2012 ist Ihr Wodka zum weltbesten gekürt wurden worden. Was hat sich seither verändert?

Der Bekanntheitsgrad. Und wohl auch der Preis für den Wodka.

Was hat er früher gekostet?

Weniger.

Wie das?

Weil wir die Qualität laufend optimieren haben und die Flasche jetzt viel aufwendiger ist.

Die Nachfrage ist also offenbar gestiegen?

Extrem. Die Bestellungen explodierten regelrecht. Wodka und Österreich, das war ja nicht präsent. Durch den Sieg gab es ein Problem: Wir hatten zwar die Rohware, aber keine neuen bedruckten Flaschen mehr. Wir mussten den Weltmeister-Wodka in die alten Edelbrandflaschen abfüllen und haben ihn als Retro-Edition verkauft.

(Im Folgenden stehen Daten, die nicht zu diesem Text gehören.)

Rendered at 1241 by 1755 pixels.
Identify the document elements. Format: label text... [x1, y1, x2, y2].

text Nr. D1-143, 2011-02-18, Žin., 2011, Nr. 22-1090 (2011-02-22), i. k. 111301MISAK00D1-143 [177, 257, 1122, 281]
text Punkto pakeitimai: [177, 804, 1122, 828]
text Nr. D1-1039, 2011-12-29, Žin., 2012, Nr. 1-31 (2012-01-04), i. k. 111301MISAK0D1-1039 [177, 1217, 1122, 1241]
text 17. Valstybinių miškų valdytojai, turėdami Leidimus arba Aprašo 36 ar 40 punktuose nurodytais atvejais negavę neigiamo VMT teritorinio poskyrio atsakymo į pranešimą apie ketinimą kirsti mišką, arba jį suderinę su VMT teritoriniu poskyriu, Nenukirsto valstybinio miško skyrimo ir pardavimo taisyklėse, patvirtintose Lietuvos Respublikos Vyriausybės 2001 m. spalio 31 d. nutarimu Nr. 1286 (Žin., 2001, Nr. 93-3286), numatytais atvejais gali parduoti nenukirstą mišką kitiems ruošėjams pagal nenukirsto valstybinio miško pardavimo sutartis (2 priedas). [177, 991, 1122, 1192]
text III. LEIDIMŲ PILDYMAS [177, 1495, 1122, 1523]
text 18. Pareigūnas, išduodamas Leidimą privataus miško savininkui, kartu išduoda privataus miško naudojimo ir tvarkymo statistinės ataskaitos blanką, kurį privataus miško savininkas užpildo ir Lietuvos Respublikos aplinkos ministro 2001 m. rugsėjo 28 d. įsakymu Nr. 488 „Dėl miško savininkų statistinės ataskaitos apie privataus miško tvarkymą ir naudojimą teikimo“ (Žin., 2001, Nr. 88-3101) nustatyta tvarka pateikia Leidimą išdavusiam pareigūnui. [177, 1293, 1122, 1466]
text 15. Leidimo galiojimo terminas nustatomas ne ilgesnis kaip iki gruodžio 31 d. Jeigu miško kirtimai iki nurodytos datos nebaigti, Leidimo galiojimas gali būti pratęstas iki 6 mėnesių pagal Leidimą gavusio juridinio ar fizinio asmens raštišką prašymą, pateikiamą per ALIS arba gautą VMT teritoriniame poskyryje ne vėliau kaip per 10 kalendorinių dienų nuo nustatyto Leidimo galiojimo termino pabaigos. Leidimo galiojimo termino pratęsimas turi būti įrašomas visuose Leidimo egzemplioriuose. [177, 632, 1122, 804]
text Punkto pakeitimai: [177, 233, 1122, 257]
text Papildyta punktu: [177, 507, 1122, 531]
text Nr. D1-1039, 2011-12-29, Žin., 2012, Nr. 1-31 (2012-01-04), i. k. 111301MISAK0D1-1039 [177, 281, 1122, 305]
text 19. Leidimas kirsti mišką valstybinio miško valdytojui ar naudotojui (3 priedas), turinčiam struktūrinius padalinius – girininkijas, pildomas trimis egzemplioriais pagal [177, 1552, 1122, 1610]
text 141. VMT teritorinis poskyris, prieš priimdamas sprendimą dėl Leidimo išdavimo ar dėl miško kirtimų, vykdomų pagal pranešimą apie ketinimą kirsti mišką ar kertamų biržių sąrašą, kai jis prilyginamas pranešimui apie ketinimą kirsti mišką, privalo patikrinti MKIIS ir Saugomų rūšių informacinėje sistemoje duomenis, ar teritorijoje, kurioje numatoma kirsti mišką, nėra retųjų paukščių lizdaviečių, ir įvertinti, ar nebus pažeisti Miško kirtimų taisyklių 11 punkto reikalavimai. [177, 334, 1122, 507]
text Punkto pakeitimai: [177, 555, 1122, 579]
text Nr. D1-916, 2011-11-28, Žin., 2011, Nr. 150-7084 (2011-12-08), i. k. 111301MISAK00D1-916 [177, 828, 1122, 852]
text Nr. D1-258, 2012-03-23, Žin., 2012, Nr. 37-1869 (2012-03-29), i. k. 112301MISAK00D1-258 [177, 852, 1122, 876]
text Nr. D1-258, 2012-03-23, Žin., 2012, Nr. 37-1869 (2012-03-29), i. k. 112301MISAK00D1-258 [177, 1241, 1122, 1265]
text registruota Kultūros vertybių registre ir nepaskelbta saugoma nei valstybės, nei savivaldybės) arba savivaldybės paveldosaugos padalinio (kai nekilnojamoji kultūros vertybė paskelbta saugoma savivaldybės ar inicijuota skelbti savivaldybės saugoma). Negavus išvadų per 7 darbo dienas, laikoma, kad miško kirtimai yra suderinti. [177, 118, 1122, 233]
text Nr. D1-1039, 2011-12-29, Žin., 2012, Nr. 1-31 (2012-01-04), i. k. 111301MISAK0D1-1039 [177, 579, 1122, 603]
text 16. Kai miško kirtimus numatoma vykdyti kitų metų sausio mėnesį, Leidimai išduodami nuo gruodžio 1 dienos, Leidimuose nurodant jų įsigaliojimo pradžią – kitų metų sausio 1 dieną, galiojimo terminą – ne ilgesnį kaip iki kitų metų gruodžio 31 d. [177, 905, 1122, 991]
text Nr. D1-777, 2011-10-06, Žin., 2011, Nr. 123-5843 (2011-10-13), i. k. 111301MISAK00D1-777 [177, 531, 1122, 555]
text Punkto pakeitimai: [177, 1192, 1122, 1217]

Wie hat der Erfolg Sie verändert?

Das weiß ich nicht. Wir geben das Geld ja nicht privat aus, sondern investieren es wieder in die Firma. Das habe ich immer so gemacht. Man muss sich halt fragen, wo man hinwill.

Und wo wollen Sie hin?

Ich hoffe, dass meine Kinder eines Tages weitermachen.

Aber die fallen dann ins gemachte Nest.

Das ist eine Angst, die besteht. Aber sie sind fleißig und engagiert. Man muss damit leben, dass es schiefgehen kann. Es kann auch bei mir schiefgehen. Der Grat zwischen Erfolg und Misserfolg ist schmal. Es braucht nur eine Krise, wie ein Brand, einzutreten und man hat alles umsonst gemacht.

Gibt es diese Ängste?

Durchaus. Vor zwei Jahren ist eine Halle, in der ich eingemietet war, abgebrannt. Gott sei Dank waren dort nur Dinge gelagert, die ich nicht das ganze Jahr benötige. Man kann sich natürlich versichern. Aber was hilft einem das, wenn man nichts zu verkaufen hat?

Hat sich Ihr Status verändert?

Für Urlaub haben wir wenig Zeit. Ich wünsche mir ein tolles Elektroauto. Aber das spielt es momentan noch nicht.

Welche Rolle spielt Geld bei dem, was Sie erreichen wollen?

Ich schaue nie auf meine Konten, das macht meine Frau. Einer meiner Mostbauernkollegen hat immer zu mir gesagt: Du musst schauen, dass du einen ordentlichen Haufen Mist hast. Der Umgang mit Erfolg ist aber schon eine große Herausforderung. Man darf jedoch auf keinen Fall überheblich werden. Denn sobald man die Bodenhaftung verliert, ist es vorbei.

ZUR PERSON

Josef Farthofer (*1972) studierte Wirtschaftspädagogik und wurde anschließend Unternehmensberater. Dem Beruf ging er einige Jahre lang nach, bis er 2003 schließlich seinen Job an den Nagel hängte. Farthofer hat sich zum Ziel gesetzt, sein Hobby zum Beruf zu machen. Heute widmet er sich nur noch der Veredelung von Früchten. 2012 wurde er für seine Arbeit belohnt: Farthofers Wodka wurde zum besten der Welt gekürt.